### PAGE EXCERPT

Geography Awareness

Though I am running a week behind the actual Geography Awareness week, which begins on the third week in November, I think it’s always important to understand place and our relationships to our environments. The study of geography must move beyond memorizing state capitals. In this vein, I wish to offer some tidbits from what used to be an annual Geography Awareness Week (GAW) program on a public radio station in the Central High Plains. My dear friend, Lynn, and I did this fabulous music show. The music reflected people of the world and the music of their people.

Neither of us live near that public radio station, and the live show is not one we can do remotely, though I do have an in-home studio, thanks to National Geographic Society (NGS)! Over the years, Lynn and I have collected geography facts and turned them into radio segments called, “Did You Know?”

GAW used to have different themes each year, and we would find music, of the world in the folk traditions, that matched or supported the themes. Lately, NGS encourages teachers, professors, and anyone else interested in promoting the discipline of geography, to celebrate all aspects of geography since it is considered “the mother of all sciences.” Here are some geography facts that you may not have known or thought of.

Did you know that early human migrations are thought to have begun when Homo erectus first migrated out of Africa to Eurasia around 1.8 million years ago?

Did you know that one of the greatest waves of immigrants to the USA was during the 1820s – 1890s, when more than 5 million immigrants arrived in America from Ireland and Germany.

Did you know that Immigration to Australia is estimated to have begun around 50 000 years ago when the ancestors of Australian Aboriginals arrived from the islands of the Malay Archipelago and New Guinea. 

Did you know that according to the Migration and Remittances Factbook 2011, 3% of the world population (more than 215 million people) live in a country other than the one in which they were born.

Did you know that the largest migration corridor in the world is Mexico? The second largest migration corridor in 2010 was between the Ukraine and Russia, followed by Bangladesh and India. 

Did you know that Asian Indians make up the largest percentage of immigrants coming into the United Kingdom, followed by migrants from Pakistan, Poland, Australia and China. 

Did you know that relative to world population size, more people were migrating around the end of the 19th Century than they are now, in the 21st Century. 

Did you know that an “emigrant”’ is a person who is leaving one country to live in another?  An “immigrant” is a person who is entering a country from another country to make a new home, and a refugee is a person who has moved to a new country because of conflict, abuses, and other harmful threats in the home country.

Did you know that in 2017, 48% of international migrants were women? Female migrants outnumber males in all regions except Africa and Asia.  In some countries of Asia, male migrants outnumber females by about three to one.

Did you know that Human Migration is movement by people from one place to another with the intension of settling temporarily or permanently in the new location? It may involve movements over long distances and from one country to another.

### DATASET ENTRIES
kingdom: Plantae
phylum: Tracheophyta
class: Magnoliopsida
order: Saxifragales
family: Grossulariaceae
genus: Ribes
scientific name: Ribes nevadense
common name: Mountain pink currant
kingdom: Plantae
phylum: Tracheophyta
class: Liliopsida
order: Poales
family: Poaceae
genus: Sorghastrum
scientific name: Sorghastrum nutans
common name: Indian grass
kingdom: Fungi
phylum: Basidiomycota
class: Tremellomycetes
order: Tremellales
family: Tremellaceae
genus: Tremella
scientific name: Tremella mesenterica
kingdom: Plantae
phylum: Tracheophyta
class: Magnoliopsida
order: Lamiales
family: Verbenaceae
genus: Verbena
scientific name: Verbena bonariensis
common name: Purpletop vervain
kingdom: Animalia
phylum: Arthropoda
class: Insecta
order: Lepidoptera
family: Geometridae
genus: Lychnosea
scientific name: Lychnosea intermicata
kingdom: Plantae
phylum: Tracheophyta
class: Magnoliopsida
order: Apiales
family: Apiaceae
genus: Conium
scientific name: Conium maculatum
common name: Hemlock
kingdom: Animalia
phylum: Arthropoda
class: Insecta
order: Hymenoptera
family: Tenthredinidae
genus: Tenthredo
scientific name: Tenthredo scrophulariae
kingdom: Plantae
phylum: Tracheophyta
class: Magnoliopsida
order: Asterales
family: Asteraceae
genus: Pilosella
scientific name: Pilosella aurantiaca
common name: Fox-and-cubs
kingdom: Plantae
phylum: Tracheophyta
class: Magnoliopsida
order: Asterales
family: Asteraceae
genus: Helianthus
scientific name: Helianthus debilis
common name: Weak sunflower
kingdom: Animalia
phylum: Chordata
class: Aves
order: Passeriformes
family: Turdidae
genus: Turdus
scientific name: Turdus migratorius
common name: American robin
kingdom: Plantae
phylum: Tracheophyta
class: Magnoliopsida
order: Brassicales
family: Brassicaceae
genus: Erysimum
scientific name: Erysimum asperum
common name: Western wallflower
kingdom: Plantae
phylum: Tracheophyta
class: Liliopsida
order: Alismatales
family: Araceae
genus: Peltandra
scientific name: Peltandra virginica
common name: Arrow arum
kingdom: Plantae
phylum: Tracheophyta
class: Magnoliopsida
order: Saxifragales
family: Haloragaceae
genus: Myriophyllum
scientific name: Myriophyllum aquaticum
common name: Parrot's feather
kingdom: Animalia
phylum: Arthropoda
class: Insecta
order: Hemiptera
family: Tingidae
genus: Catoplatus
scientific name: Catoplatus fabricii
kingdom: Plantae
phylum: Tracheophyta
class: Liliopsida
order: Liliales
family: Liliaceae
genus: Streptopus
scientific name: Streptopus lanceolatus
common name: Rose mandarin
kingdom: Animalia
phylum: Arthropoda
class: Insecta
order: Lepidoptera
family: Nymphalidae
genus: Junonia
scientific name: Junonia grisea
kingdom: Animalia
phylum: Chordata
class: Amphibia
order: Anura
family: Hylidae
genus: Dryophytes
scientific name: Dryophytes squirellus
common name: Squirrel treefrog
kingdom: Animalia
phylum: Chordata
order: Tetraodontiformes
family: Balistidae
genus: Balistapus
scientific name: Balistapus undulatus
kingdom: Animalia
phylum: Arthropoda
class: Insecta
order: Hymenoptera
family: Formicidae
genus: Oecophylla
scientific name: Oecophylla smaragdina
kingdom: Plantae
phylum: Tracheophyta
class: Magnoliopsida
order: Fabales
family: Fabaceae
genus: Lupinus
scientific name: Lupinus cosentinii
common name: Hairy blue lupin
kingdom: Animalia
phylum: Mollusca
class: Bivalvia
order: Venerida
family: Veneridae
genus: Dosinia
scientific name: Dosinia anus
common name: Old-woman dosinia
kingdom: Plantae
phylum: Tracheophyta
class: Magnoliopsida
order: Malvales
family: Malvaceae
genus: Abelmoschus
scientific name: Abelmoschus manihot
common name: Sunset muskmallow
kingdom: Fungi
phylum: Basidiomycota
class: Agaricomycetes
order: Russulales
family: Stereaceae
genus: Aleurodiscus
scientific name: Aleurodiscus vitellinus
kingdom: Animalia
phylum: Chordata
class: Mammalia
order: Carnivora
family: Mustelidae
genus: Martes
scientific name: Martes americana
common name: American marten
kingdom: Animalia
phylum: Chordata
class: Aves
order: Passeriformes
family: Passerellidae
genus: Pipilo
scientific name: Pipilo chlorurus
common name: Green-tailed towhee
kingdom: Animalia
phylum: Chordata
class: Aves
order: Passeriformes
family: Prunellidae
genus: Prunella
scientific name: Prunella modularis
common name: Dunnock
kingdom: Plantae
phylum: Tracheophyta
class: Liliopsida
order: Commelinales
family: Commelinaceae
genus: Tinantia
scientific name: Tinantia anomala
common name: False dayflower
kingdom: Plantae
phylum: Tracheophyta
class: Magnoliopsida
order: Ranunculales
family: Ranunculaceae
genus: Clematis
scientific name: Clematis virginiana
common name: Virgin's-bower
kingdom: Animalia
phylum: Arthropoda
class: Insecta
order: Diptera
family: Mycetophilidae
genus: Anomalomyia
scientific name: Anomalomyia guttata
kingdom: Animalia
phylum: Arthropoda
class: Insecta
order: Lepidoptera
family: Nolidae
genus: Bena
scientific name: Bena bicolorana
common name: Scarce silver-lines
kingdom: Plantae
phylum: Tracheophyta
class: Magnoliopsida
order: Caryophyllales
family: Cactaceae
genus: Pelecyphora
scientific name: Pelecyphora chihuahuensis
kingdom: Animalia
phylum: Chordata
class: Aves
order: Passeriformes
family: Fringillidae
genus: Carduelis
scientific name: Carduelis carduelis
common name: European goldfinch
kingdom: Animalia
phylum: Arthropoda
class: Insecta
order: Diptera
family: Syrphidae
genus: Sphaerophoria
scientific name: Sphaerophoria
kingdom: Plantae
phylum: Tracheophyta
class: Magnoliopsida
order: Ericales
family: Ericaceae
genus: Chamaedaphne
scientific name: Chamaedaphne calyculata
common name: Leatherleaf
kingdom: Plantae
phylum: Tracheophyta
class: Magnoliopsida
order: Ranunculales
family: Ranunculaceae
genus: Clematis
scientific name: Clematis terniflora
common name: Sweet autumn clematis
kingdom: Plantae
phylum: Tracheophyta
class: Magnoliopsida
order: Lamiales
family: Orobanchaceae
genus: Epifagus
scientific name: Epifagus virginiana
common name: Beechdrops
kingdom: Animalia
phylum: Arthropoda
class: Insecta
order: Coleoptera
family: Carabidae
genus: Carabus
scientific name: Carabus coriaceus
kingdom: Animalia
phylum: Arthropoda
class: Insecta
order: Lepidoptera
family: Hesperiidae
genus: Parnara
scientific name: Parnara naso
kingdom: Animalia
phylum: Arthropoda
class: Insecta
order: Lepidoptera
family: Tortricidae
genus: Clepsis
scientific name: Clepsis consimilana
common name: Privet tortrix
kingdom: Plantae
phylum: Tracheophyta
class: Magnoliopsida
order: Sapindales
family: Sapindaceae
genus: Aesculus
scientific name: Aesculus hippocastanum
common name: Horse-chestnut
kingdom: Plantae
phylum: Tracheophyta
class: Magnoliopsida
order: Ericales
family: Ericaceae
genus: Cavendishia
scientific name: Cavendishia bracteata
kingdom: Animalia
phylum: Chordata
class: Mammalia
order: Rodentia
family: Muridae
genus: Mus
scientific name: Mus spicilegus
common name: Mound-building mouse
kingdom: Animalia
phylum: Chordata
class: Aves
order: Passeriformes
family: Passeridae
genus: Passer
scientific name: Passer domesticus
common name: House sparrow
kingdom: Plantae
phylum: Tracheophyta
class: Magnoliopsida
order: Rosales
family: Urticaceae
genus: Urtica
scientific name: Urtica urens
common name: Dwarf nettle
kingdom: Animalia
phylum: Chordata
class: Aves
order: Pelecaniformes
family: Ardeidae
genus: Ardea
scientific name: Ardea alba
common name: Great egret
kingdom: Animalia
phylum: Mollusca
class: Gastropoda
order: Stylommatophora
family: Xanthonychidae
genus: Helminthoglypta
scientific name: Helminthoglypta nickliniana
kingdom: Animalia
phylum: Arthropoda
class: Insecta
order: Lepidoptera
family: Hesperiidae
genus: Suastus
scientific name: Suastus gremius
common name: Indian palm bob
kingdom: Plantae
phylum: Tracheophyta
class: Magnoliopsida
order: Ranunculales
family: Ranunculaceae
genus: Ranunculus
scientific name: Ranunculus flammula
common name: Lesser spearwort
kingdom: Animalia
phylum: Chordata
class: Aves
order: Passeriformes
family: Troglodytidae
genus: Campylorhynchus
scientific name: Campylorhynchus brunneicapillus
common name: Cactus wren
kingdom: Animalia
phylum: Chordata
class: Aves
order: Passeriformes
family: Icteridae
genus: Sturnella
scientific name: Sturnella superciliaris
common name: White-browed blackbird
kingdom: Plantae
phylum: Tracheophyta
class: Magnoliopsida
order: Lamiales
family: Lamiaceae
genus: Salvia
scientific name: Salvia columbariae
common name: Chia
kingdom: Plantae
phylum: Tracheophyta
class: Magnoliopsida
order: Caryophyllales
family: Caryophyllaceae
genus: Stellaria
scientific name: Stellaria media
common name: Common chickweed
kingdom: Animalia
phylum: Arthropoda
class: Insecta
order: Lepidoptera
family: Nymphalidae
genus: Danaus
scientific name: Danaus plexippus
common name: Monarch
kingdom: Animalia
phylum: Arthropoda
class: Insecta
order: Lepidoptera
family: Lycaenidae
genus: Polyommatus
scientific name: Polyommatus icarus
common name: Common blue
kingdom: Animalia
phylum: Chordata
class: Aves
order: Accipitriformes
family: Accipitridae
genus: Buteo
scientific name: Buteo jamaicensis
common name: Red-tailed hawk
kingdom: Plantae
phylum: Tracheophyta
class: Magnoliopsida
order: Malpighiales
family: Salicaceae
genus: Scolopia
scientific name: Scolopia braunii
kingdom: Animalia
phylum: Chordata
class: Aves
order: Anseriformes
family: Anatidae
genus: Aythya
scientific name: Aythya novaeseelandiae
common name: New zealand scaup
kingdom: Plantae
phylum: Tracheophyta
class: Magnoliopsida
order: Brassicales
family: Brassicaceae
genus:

### WHAT IS REQUIRED
Please transcribe the Geography Awareness text from "Did you know that early" up to and including "million years ago?". You won't need the records for this.

### ANSWER TO THE EXERCISE
Did you know that early human migrations are thought to have begun when Homo erectus first migrated out of Africa to Eurasia around 1.8 million years ago?